James Weldon Johnson, Renaissance Man
RARE’s Open Discussion on March 28, 2022 featured University of Washington-Bothell Professor Emeritus, Cherry A. McGee Banks’s presentation on Lift Every Voice and Sing, long recognized as the America’s Black National Anthem. In her lively and informative presentation, Professor Banks noted the varied and accomplished life of the song’s co-writer, James Weldon Johnson, who penned the song’s lyrics to the musical score of his brother, J. Rosamond Johnson.
As the article from Black Past notes, James Weldon Johnson was not only a gifted musician and lyricist, he was, among a vast array of other professions, a lawyer, having passed the Florida bar in 1896 and becoming one of the Florida’s few Black attorneys. Soon after eschewing law, Johnson became a school principal, improving the curriculum and adding two grades to the Stanton School in Jacksonville. After Stanton, he founded Jacksonville’s first Black newspaper before heading to Broadway and teaming up with Rosamond, writing and selling songs for Broadway performers. In 1900 James and Rosamond wrote what was to be a tribute to Abraham Lincoln and became the Black National Anthem, Lift Every Voice and Sing.

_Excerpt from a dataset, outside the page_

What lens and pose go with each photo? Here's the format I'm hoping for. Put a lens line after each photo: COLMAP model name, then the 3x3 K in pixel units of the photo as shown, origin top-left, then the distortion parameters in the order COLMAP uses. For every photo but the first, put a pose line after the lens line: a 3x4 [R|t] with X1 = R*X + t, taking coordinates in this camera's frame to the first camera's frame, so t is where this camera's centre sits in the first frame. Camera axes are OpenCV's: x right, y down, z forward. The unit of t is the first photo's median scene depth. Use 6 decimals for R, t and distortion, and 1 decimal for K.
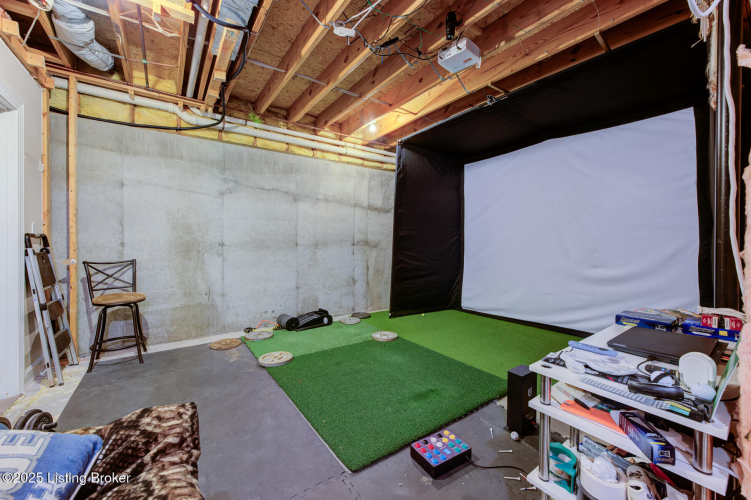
lens RADIAL K [[294.5, 0, 374.9], [0, 294.5, 246.0], [0, 0, 1]] dist [-0.000098, 0.000005]
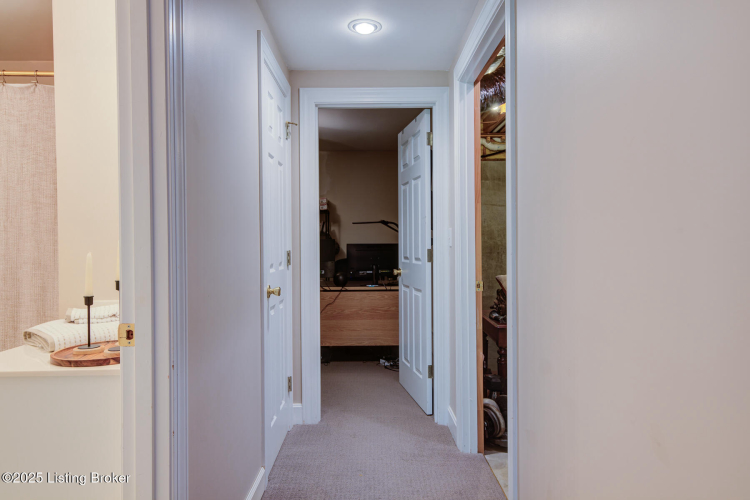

In 1906 Johnson joined the diplomatic corps, appointed as a consul to Venezuela by Theodore Roosevelt. In 1912 he wrote his acclaimed novel, The Autobiography of an Ex-Colored Man which helped usher in the Harlem Renaissance. In 1914, Johnson was named editor of New York Age, considered one of the leading Black newspapers of its time. In 1916 Johnson became the first African American Field Secretary of the NAACP, and greatly increased its membership. And in 1917, Johnson organized one of the largest, if not the most unique protest marches in the country’s history: the Silent March down 5th Avenue in New York City. Also known as the Silent Parade, between 10,000 to 15,000 men and women marched silently to protest recent lynchings of young Blacks, that included a male teenager, in Waco and Memphis and the mass killings of Black citizens in what is known as the East St. Louis Riots. The march was designed to grab the attention of President Woodrow Wilson, and as the clip shows, it was such a sight to behold that it could not have easily escaped Wilson’s attention.
Accomplished and distinguished as he was in a multitude of fields, it was in writing that Johnson soared. Before his death in a car accident in 1937, Johnson had published several novels and books of poetry and of Negro Spirituals.
Prolific as he was, it is Lift Every Voice and Sing and his first novel, The Autobiography Of An Ex-Colored Man, by which Johnson is most remembered. As noted, the former was penned to commemorate Lincoln’s birthday, yet the song took on a life of its own and spread like a contagion among predominately Black churches and schools to stand alone as an anthem. And for good reason: Opening with noticeable ragtime piano notes of the era before ascending into a hymn, the song’s lyrics pay homage to the struggle of America’s Black ancestors who had “trod the stony road” and faced the “chastening rod”. The song turns into a song of hope and victory in an America that will live up to its founding creed of equality:
“Sing a song filled with the faith that the dark past has taught us”
“Sing a song of hope that the present has brought us”
The Autobiography Of An Ex-Colored Man was published anonymously in 1912, but didn’t gain notoriety until it was republished under Johnson’s name in 1927. The novel, short but telling, is the first-person journey of the son of a Black woman and white father. He narrates with the detailed insight and candor of Melville, while navigating race, skin color, and class in America at the turn of the 20th century. His travels take the reader from his birth state of Georgia and a middle class upbringing in Connecticut to the highs and lows of New York society and the great capitals of Europe. As a boy, he wasn’t aware of race until his school principal enters his classroom and asks all the white students to stand. Our narrator, who remains nameless throughout the book, stands, but is quickly told to sit. Thus begins the long questioning quest of finding his place in a world where skin color matters.
The novel is autobiographical in a sense that both Johnson and our main character were trained musicians. Indeed, Johnson may have referenced Lift Every Voice and Sing when the main character decides to return from Europe, explaining to his wealthy benefactor and travel companion that he needed to “go back to the very heart of the South, to live among the people, and drink in my inspiration firsthand”. He vows to “work with, not only the immense amount of material (music) I had to work with, not only modern ragtime, but also the old slave songs-material no one had yet touched”. His wondering days were over; it was time to do something important—like writing an Anthem.
James Weldon Johnson’s life was cut short by car accident at the age of sixty-seven, but not before he made a lasting mark as a man of many talents who left a rich legacy of history, hope, and inspiration.